I'm thinking I'll go for them as I'd love four rather thsn two and there's a husky and two dumbos!!

Can you please post any pics of your rats at 12/13 weeks? Are they still considered babies? I heard they stop growing at 5months? They'll be just over three months when I get them.


----------



## feorag (Jul 31, 2007)

to be honest I think that's quite small. I'm certain that mine were bigger than 5 inches when I collected them at 8 weeks from their breeder.

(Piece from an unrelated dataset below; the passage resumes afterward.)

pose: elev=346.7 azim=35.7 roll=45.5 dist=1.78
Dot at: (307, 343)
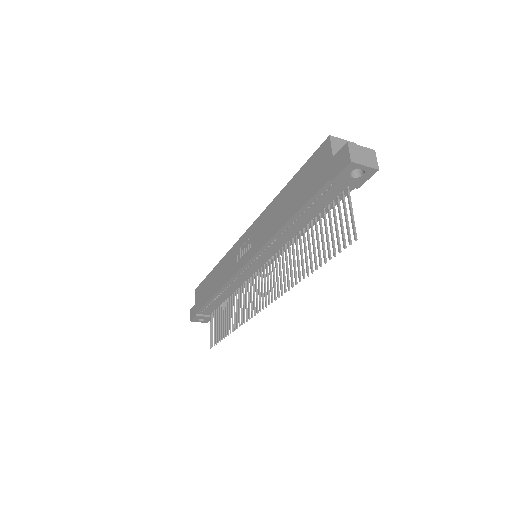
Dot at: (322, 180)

This is my Hamish the weekend I collected them the 3rd week in February. I have pretty big hands and measuring from the point on my wrist where his bum is resting to the tip of my fingers measures over 8".


__
Sensitive content, not recommended for those under 18
Show Content











And here he is at Easter a few weeks later with my 12 year old granddaughter.


----------



## BlackRose (Jul 8, 2007)

I emailed her back, said I'd think about it and I'd try n get down to see them for myself. She said they're about five inches or so when they're eating and longer when stretched out.


----------



## Moony14 (Aug 20, 2011)

Aw they sound perfect! For four rats I'd definetly say bigger than a jenny, for my four boys I have THIS cage and it's brilliant! Easy access, nice large door, plenty of height and floorspace and at their age there shouldn't be any problems with bar sizing, although I'd be cautious just for peace of mind. I also put a piece of laminate over the shelf and use it as a "kitchen area" so I can easily wipe it down everyday- they do make a bit of a mess with their food :lol2:
The great thing about more than 2 rats is that if one sadly passes, they remaining rats aren't alone which is the situation with just 2 rats. Have fun!!  Oh and, I don't know if your handy with a sewing machine but my mum makes simple hammocks for me and that saves me quite a bit. If you want to buy some hammocks I recommend Fuzzbutt Cage Comforts | Funkify your cage with the coolest furniture on the net! Rat hammocks, Chinchilla hammocks, Ferret hammocks, Hamster hammocks, Rat houses, Chinchilla houses, Rat cubes. I ordered a set of hammocks from them and they're awesome


----------



## feorag (Jul 31, 2007)

The only problem I can see with that cage is that it appears to have vertical bars, which makes it difficult for ratties to climb - I would always want horizontal bars personally. Also you'd need stuff in it to break falls as a hyoung rat could serious hurt himself if he fell from a hammock hanging from the roof.


----------



## Disillusioned (Jan 3, 2012)

A rat who is eating will be kind of curled over so that wouldn't show it's true length. I think at 11-12 weeks they will look more like adults than what you are after, but that doesn't mean that they aren't babies still. Seriously they grow so quick, so if you want them small your better off getting ones that are just ready to leave.
My rats are so playful, they still think they are all babies. They have mad moments where they jump in the air and go all silly and nibble me when I tickle them. No wonder you are so keen to get some soon, they make amazing pets 
If you did decide to get the 11/12 week old ones you will still be able to form a good bond with them because they are still young, I just don't think they will be small like the breeder has claimed, so it's really up to you if you want smaller ones that badly or not.


----------



## Kare (Mar 9, 2010)

I don't see any point in getting younger ones that are likely to not be the exact colours and types you want when you could get these ones that are. In a matter of weeks you will have adult rats anyways, and in this case they will be the ones you like the look of for life.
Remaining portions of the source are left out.